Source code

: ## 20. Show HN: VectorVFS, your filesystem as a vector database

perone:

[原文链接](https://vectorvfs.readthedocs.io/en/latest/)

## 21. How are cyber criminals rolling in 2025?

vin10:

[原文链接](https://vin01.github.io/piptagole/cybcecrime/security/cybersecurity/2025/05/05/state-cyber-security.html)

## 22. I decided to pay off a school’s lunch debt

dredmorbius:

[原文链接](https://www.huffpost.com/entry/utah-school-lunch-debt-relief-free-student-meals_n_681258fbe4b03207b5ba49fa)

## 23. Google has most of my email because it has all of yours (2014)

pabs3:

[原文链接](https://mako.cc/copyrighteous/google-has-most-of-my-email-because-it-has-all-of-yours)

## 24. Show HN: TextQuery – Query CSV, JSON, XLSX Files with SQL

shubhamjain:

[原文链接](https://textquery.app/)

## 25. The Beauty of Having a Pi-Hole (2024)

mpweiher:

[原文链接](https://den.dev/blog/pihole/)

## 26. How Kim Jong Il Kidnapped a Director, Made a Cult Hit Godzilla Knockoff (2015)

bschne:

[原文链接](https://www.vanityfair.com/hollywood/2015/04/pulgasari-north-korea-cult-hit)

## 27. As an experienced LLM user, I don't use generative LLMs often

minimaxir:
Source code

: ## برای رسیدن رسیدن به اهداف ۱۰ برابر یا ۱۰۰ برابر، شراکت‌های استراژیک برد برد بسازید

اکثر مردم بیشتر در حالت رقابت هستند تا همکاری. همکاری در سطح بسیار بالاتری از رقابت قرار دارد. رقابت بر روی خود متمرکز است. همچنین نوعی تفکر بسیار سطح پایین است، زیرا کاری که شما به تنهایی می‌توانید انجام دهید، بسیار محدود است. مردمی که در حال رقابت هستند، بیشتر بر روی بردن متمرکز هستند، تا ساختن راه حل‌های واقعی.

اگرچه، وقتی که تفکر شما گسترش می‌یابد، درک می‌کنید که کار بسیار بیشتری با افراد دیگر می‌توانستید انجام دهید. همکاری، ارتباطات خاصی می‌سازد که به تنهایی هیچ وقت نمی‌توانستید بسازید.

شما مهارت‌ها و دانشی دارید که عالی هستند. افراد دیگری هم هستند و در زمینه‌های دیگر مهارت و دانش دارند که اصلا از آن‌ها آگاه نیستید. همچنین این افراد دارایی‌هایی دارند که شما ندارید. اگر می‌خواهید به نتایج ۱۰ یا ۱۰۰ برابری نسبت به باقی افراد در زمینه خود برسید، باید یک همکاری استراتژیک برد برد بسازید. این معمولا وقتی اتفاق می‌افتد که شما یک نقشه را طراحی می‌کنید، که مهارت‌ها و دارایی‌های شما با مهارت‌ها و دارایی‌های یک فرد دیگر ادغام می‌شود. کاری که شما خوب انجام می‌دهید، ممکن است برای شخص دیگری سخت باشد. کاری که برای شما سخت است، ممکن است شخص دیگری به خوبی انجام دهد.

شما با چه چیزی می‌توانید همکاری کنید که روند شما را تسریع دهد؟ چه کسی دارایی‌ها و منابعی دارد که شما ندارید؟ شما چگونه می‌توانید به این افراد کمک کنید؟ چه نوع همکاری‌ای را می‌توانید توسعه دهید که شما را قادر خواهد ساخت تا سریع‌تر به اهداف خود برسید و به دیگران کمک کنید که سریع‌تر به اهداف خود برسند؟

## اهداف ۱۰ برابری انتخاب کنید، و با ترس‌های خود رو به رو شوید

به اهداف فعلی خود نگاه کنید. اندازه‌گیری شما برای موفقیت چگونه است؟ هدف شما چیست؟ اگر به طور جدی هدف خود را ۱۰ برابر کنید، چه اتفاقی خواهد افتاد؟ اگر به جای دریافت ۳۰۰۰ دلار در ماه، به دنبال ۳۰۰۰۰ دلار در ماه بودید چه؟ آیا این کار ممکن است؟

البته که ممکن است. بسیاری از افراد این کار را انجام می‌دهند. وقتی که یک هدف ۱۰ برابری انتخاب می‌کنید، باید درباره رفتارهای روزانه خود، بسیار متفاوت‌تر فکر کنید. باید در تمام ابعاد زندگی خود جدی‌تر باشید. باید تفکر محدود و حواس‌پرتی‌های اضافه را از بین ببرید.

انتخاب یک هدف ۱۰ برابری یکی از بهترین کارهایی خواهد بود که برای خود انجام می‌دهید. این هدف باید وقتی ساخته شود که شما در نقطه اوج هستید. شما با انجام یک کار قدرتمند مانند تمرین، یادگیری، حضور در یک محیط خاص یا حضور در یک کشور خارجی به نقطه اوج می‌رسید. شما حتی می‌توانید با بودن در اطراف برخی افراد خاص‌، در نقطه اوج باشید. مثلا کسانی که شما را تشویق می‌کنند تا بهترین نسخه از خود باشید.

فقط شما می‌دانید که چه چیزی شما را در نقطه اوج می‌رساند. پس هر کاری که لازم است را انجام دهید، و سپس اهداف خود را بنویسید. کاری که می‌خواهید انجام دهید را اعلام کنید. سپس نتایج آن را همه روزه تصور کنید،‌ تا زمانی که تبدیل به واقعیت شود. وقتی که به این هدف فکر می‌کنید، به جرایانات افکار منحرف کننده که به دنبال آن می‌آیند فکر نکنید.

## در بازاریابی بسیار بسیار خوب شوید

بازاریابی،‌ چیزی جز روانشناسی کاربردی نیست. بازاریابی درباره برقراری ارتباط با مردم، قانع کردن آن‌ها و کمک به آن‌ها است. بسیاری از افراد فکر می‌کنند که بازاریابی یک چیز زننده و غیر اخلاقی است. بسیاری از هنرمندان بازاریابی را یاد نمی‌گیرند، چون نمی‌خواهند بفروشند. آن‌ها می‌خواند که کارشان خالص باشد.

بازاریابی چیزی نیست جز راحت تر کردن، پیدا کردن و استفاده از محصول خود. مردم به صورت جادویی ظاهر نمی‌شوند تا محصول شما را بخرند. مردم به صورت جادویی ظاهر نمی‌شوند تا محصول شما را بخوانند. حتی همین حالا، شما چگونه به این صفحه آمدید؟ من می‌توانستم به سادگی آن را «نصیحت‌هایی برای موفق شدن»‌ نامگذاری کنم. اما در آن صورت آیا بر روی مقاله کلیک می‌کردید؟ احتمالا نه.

##############################

* **Problem description**
Copy out all of the records above character for character, with no changes to wording, spacing, or line breaks.

* **Answer to the problem**
Source code

: ## 20. Show HN: VectorVFS, your filesystem as a vector database

perone:

[原文链接](https://vectorvfs.readthedocs.io/en/latest/)

## 21. How are cyber criminals rolling in 2025?

vin10:

[原文链接](https://vin01.github.io/piptagole/cybcecrime/security/cybersecurity/2025/05/05/state-cyber-security.html)

## 22. I decided to pay off a school’s lunch debt

dredmorbius:

[原文链接](https://www.huffpost.com/entry/utah-school-lunch-debt-relief-free-student-meals_n_681258fbe4b03207b5ba49fa)

## 23. Google has most of my email because it has all of yours (2014)

pabs3:

[原文链接](https://mako.cc/copyrighteous/google-has-most-of-my-email-because-it-has-all-of-yours)

## 24. Show HN: TextQuery – Query CSV, JSON, XLSX Files with SQL

shubhamjain:

[原文链接](https://textquery.app/)

## 25. The Beauty of Having a Pi-Hole (2024)

mpweiher:

[原文链接](https://den.dev/blog/pihole/)

## 26. How Kim Jong Il Kidnapped a Director, Made a Cult Hit Godzilla Knockoff (2015)

bschne:

[原文链接](https://www.vanityfair.com/hollywood/2015/04/pulgasari-north-korea-cult-hit)

## 27. As an experienced LLM user, I don't use generative LLMs often

minimaxir:
Source code

: ## برای رسیدن رسیدن به اهداف ۱۰ برابر یا ۱۰۰ برابر، شراکت‌های استراژیک برد برد بسازید

اکثر مردم بیشتر در حالت رقابت هستند تا همکاری. همکاری در سطح بسیار بالاتری از رقابت قرار دارد. رقابت بر روی خود متمرکز است. همچنین نوعی تفکر بسیار سطح پایین است، زیرا کاری که شما به تنهایی می‌توانید انجام دهید، بسیار محدود است. مردمی که در حال رقابت هستند، بیشتر بر روی بردن متمرکز هستند، تا ساختن راه حل‌های واقعی.

اگرچه، وقتی که تفکر شما گسترش می‌یابد، درک می‌کنید که کار بسیار بیشتری با افراد دیگر می‌توانستید انجام دهید. همکاری، ارتباطات خاصی می‌سازد که به تنهایی هیچ وقت نمی‌توانستید بسازید.

شما مهارت‌ها و دانشی دارید که عالی هستند. افراد دیگری هم هستند و در زمینه‌های دیگر مهارت و دانش دارند که اصلا از آن‌ها آگاه نیستید. همچنین این افراد دارایی‌هایی دارند که شما ندارید. اگر می‌خواهید به نتایج ۱۰ یا ۱۰۰ برابری نسبت به باقی افراد در زمینه خود برسید، باید یک همکاری استراتژیک برد برد بسازید. این معمولا وقتی اتفاق می‌افتد که شما یک نقشه را طراحی می‌کنید، که مهارت‌ها و دارایی‌های شما با مهارت‌ها و دارایی‌های یک فرد دیگر ادغام می‌شود. کاری که شما خوب انجام می‌دهید، ممکن است برای شخص دیگری سخت باشد. کاری که برای شما سخت است، ممکن است شخص دیگری به خوبی انجام دهد.

شما با چه چیزی می‌توانید همکاری کنید که روند شما را تسریع دهد؟ چه کسی دارایی‌ها و منابعی دارد که شما ندارید؟ شما چگونه می‌توانید به این افراد کمک کنید؟ چه نوع همکاری‌ای را می‌توانید توسعه دهید که شما را قادر خواهد ساخت تا سریع‌تر به اهداف خود برسید و به دیگران کمک کنید که سریع‌تر به اهداف خود برسند؟

## اهداف ۱۰ برابری انتخاب کنید، و با ترس‌های خود رو به رو شوید

به اهداف فعلی خود نگاه کنید. اندازه‌گیری شما برای موفقیت چگونه است؟ هدف شما چیست؟ اگر به طور جدی هدف خود را ۱۰ برابر کنید، چه اتفاقی خواهد افتاد؟ اگر به جای دریافت ۳۰۰۰ دلار در ماه، به دنبال ۳۰۰۰۰ دلار در ماه بودید چه؟ آیا این کار ممکن است؟

البته که ممکن است. بسیاری از افراد این کار را انجام می‌دهند. وقتی که یک هدف ۱۰ برابری انتخاب می‌کنید، باید درباره رفتارهای روزانه خود، بسیار متفاوت‌تر فکر کنید. باید در تمام ابعاد زندگی خود جدی‌تر باشید. باید تفکر محدود و حواس‌پرتی‌های اضافه را از بین ببرید.

انتخاب یک هدف ۱۰ برابری یکی از بهترین کارهایی خواهد بود که برای خود انجام می‌دهید. این هدف باید وقتی ساخته شود که شما در نقطه اوج هستید. شما با انجام یک کار قدرتمند مانند تمرین، یادگیری، حضور در یک محیط خاص یا حضور در یک کشور خارجی به نقطه اوج می‌رسید. شما حتی می‌توانید با بودن در اطراف برخی افراد خاص‌، در نقطه اوج باشید. مثلا کسانی که شما را تشویق می‌کنند تا بهترین نسخه از خود باشید.

فقط شما می‌دانید که چه چیزی شما را در نقطه اوج می‌رساند. پس هر کاری که لازم است را انجام دهید، و سپس اهداف خود را بنویسید. کاری که می‌خواهید انجام دهید را اعلام کنید. سپس نتایج آن را همه روزه تصور کنید،‌ تا زمانی که تبدیل به واقعیت شود. وقتی که به این هدف فکر می‌کنید، به جرایانات افکار منحرف کننده که به دنبال آن می‌آیند فکر نکنید.

## در بازاریابی بسیار بسیار خوب شوید

بازاریابی،‌ چیزی جز روانشناسی کاربردی نیست. بازاریابی درباره برقراری ارتباط با مردم، قانع کردن آن‌ها و کمک به آن‌ها است. بسیاری از افراد فکر می‌کنند که بازاریابی یک چیز زننده و غیر اخلاقی است. بسیاری از هنرمندان بازاریابی را یاد نمی‌گیرند، چون نمی‌خواهند بفروشند. آن‌ها می‌خواند که کارشان خالص باشد.

بازاریابی چیزی نیست جز راحت تر کردن، پیدا کردن و استفاده از محصول خود. مردم به صورت جادویی ظاهر نمی‌شوند تا محصول شما را بخرند. مردم به صورت جادویی ظاهر نمی‌شوند تا محصول شما را بخوانند. حتی همین حالا، شما چگونه به این صفحه آمدید؟ من می‌توانستم به سادگی آن را «نصیحت‌هایی برای موفق شدن»‌ نامگذاری کنم. اما در آن صورت آیا بر روی مقاله کلیک می‌کردید؟ احتمالا نه.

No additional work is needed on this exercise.